All solvers (this week's median solve time, average for day of week, ratio, percentile, rating)

Mon 6:50, 6:09, 1.11, 87%, Challenging
Tue 7:23, 8:13, 0.90, 19%, Easy
Wed 8:57, 9:43, 0.92, 32%, Easy-Medium
Thu 20:27, 16:30, 1.27, 86%, Challenging
Fri 15:55, 18:52, 0.84, 24%, Easy-Medium
Sat 30:42, 25:40, 1.20, 89%, Challenging

Top 100 solvers

Mon 4:15, 3:47, 1.13, 89%, Challenging
Tue 4:42, 4:57, 0.95, 30%, Easy-Medium
Wed 5:24, 5:35, 0.97, 42%, Medium
Thu 11:42, 9:30, 1.41, 90%, Challenging
Fri 8:48, 11:04, 0.80, 19%, Easy
Sat 20:02, 15:51, 1.26, 89%, Challenging

LaneB 6:18 PM  

Yay! Finished a Saturday after Googling the 1980 Pulitzer Prize winner. Anybody know that one off the top? Well, congratulations if you did. Ther rest I got without having to resort to ASSISTANCE, STATE or otherwise. However, other than being able to fit seven 15-letter answers into the grid, I can't see how the puzzle got published what with answers such as CCC, HEE, ETD, OPS, SOA [so a wise guy?], PERF, SES [a female french pronoun?], and INDS so predominant. PANES and BOOK and perhaps PHIL and PERF did suggest a theme but little else supported it. I certainly admire anybody who gets a puzzle accepted, but this one was a bit of a stretch even though I'm pleased to have completed it. Maybe I shouldn't complain, but I'm a bit hacked off on behalf of those who have received rejections referring the the NYT "rules".

Casey 7:30 PM  

A pisser,but doable.

Erasures Inevitable 8:19 PM  

Ridiculously hard for me, personally. I usually only do crosswords on weekdays because I pick up a paper on the way to work, but decided to actually subscribe today. Are all Saturday puzzles this tough?

Anyway, there were some good clues here and some really, really bad ones.

-Loved the clues for DOGFOOD and ONESECONDPLEASE. Could not wrap my head around the "Vehicular bomb?" clue until I had --SEL. That's a pretty clever way to clue such a commonly used crossword answer.

-Hated the clue for OPS. Short for opportunities, I'm guessing? That's pretty awful. I was sure it was IFS and refused to erase it, so that immediately threw me off on the two 15-letters at 49-A and 56-A. Also had to CRINGE at the clue for SOA, it was simply too OFF THE CUFF.

-Crossing TAK with NOKOMIS was just plain cruel, especially when using such an obscure (to me, anyway) clue for POTSDAM.

Well that's it for me.

Dirigonzo 8:20 PM  

I am duly and truly humbled - I'll take another crack at it tomorrow when WPP can offer some assistance.

Anonymous 8:50 PM  

That's Don Novello (Father Guido Sarducci on SNL).

_Tasks_
1. Using the crossword page, say whether each statement agrees with it: (a) for all solvers, Tuesday's puzzle was rated Easy; (b) Casey found the puzzle impossible to finish; (c) Dirigonzo plans to try the puzzle again tomorrow. Answer yes or no for each, quoting the words that settle it.
2. Name everyone who posted a comment on the crossword page.
3. Copy the part of the crossword page that opens with the words containing "Anyway, there were" and closes with "offer some assistance.".

(Data taken from a collection)
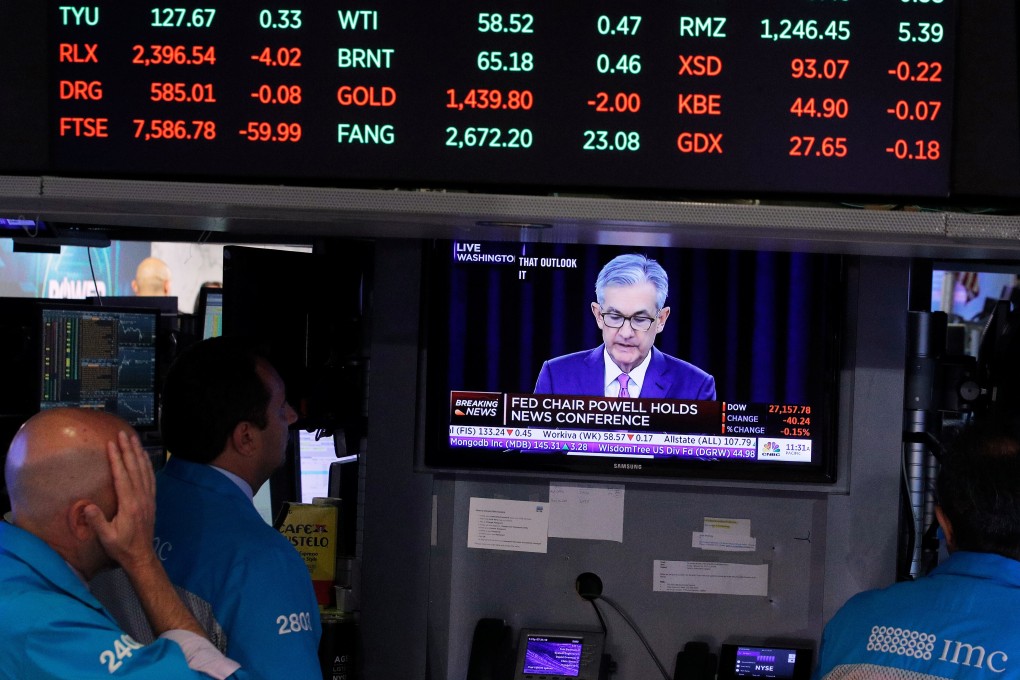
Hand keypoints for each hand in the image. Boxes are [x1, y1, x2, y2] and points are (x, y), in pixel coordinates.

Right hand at [83, 431, 157, 571]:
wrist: (141, 555)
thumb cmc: (121, 547)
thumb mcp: (106, 537)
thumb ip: (97, 521)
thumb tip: (87, 506)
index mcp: (129, 505)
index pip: (122, 477)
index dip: (117, 459)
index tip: (111, 444)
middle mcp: (141, 498)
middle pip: (135, 469)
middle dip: (128, 450)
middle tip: (122, 433)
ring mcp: (148, 498)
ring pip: (144, 470)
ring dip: (138, 453)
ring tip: (133, 439)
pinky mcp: (151, 500)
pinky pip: (150, 478)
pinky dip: (147, 464)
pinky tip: (144, 456)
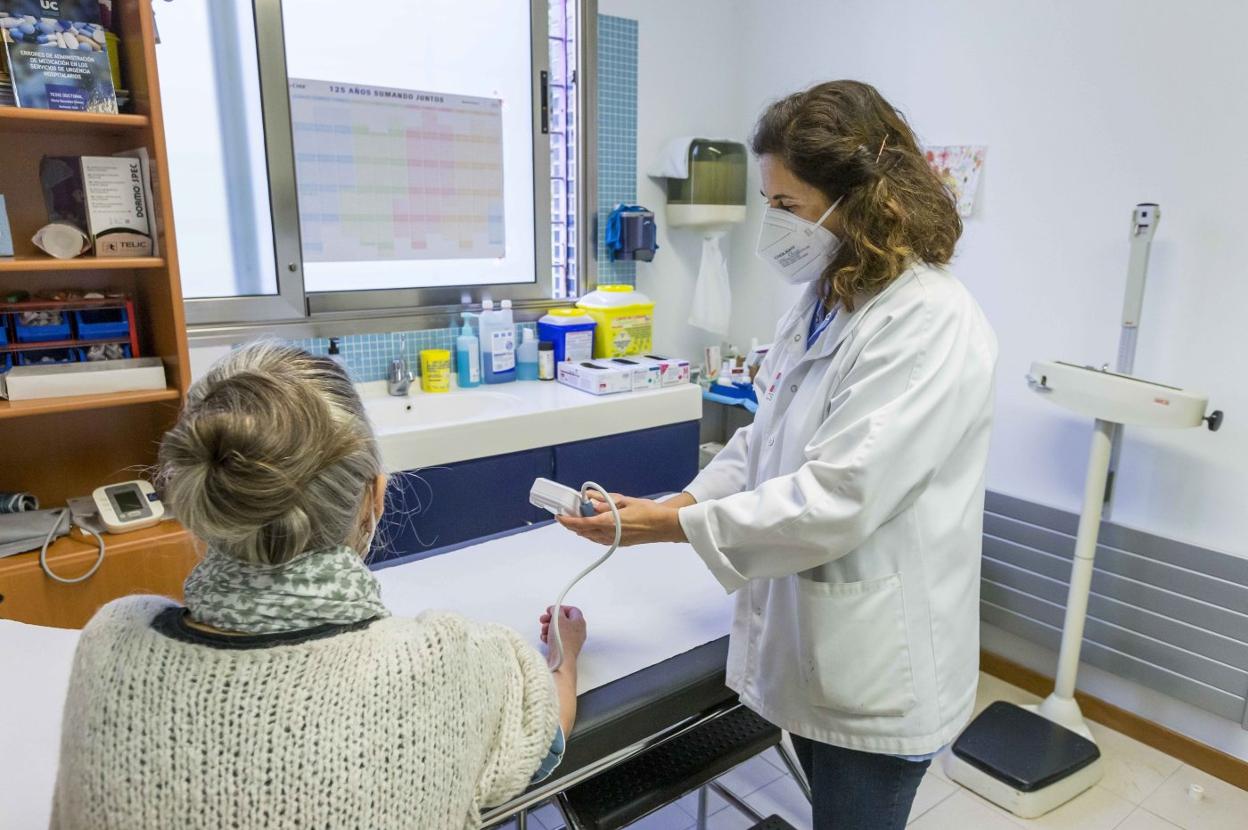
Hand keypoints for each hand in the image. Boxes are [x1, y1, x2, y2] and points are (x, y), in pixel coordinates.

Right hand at [540, 605, 586, 659]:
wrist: (561, 659)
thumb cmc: (562, 639)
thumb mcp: (558, 618)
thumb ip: (557, 610)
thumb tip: (556, 610)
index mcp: (579, 622)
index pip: (572, 610)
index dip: (560, 608)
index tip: (551, 610)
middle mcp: (578, 631)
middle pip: (564, 620)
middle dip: (551, 619)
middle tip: (543, 619)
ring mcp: (572, 641)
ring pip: (559, 630)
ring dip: (549, 628)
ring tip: (543, 630)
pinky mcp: (565, 649)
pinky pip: (557, 640)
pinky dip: (549, 637)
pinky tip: (544, 639)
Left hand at [555, 492, 688, 546]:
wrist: (664, 526)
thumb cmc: (648, 512)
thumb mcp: (625, 501)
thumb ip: (606, 501)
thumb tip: (590, 500)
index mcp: (609, 522)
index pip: (583, 523)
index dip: (568, 521)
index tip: (559, 516)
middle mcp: (610, 534)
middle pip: (584, 531)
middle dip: (573, 524)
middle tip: (567, 514)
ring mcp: (615, 541)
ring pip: (591, 537)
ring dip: (582, 529)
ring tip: (578, 519)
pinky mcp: (620, 543)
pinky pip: (600, 539)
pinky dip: (592, 533)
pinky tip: (592, 527)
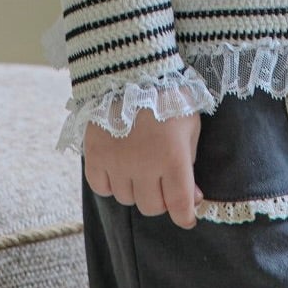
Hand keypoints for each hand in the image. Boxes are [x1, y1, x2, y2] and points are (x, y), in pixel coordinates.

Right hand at [83, 108, 203, 228]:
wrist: (132, 70)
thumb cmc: (169, 97)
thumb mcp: (190, 126)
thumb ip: (190, 162)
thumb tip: (192, 198)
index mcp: (172, 158)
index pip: (180, 205)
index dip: (185, 216)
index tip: (187, 217)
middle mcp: (144, 166)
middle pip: (152, 207)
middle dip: (161, 198)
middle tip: (162, 182)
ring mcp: (116, 162)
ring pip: (127, 199)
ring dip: (136, 189)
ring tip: (139, 168)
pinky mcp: (95, 156)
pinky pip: (102, 188)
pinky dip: (111, 184)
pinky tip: (118, 168)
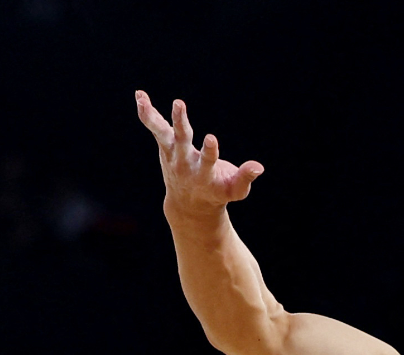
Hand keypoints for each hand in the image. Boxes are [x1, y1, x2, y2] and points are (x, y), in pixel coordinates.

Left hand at [135, 91, 264, 216]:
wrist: (189, 204)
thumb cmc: (218, 193)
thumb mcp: (235, 191)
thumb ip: (245, 178)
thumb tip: (258, 167)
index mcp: (204, 175)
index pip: (207, 161)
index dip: (210, 150)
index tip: (211, 138)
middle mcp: (185, 163)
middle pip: (182, 140)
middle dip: (181, 122)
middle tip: (179, 103)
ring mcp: (173, 154)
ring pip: (162, 133)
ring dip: (153, 116)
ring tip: (142, 100)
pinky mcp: (166, 146)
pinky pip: (155, 127)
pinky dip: (147, 112)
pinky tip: (140, 96)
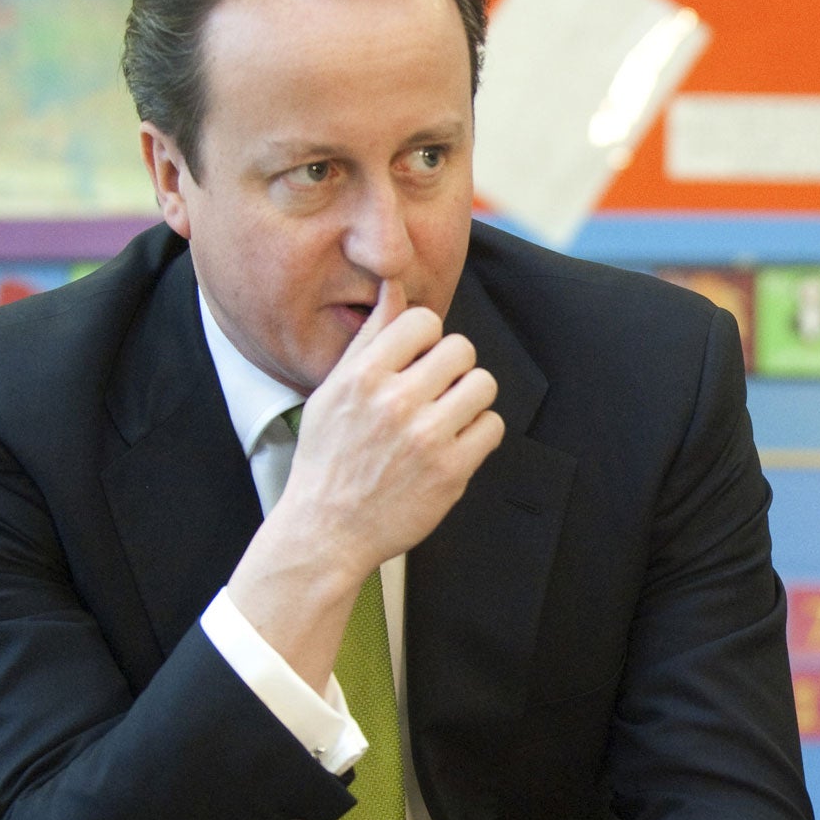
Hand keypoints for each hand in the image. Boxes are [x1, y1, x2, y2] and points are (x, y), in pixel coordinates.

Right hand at [226, 279, 502, 689]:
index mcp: (363, 376)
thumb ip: (369, 340)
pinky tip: (455, 444)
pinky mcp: (452, 471)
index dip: (426, 339)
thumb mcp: (333, 391)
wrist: (327, 530)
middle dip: (452, 367)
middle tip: (436, 391)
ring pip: (483, 384)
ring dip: (470, 398)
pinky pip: (492, 427)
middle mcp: (395, 402)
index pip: (423, 320)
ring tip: (447, 416)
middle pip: (461, 348)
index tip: (418, 360)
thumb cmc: (329, 457)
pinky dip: (479, 433)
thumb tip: (395, 289)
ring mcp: (427, 438)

_Responses for each task_
1.
(a) Yes: "Tue 7:23, 8:13, 0.90, 19%, Easy"
(b) No: "A pisser,but doable."
(c) Yes: "I'll take another crack at it tomorrow"

2. LaneB, Casey, Erasures Inevitable, Dirigonzo, Anonymous

3.
Anyway, there were some good clues here and some really, really bad ones.

-Loved the clues for DOGFOOD and ONESECONDPLEASE. Could not wrap my head around the "Vehicular bomb?" clue until I had --SEL. That's a pretty clever way to clue such a commonly used crossword answer.

-Hated the clue for OPS. Short for opportunities, I'm guessing? That's pretty awful. I was sure it was IFS and refused to erase it, so that immediately threw me off on the two 15-letters at 49-A and 56-A. Also had to CRINGE at the clue for SOA, it was simply too OFF THE CUFF.

-Crossing TAK with NOKOMIS was just plain cruel, especially when using such an obscure (to me, anyway) clue for POTSDAM.

Well that's it for me.

Dirigonzo 8:20 PM  

I am duly and truly humbled - I'll take another crack at it tomorrow when WPP can offer some assistance.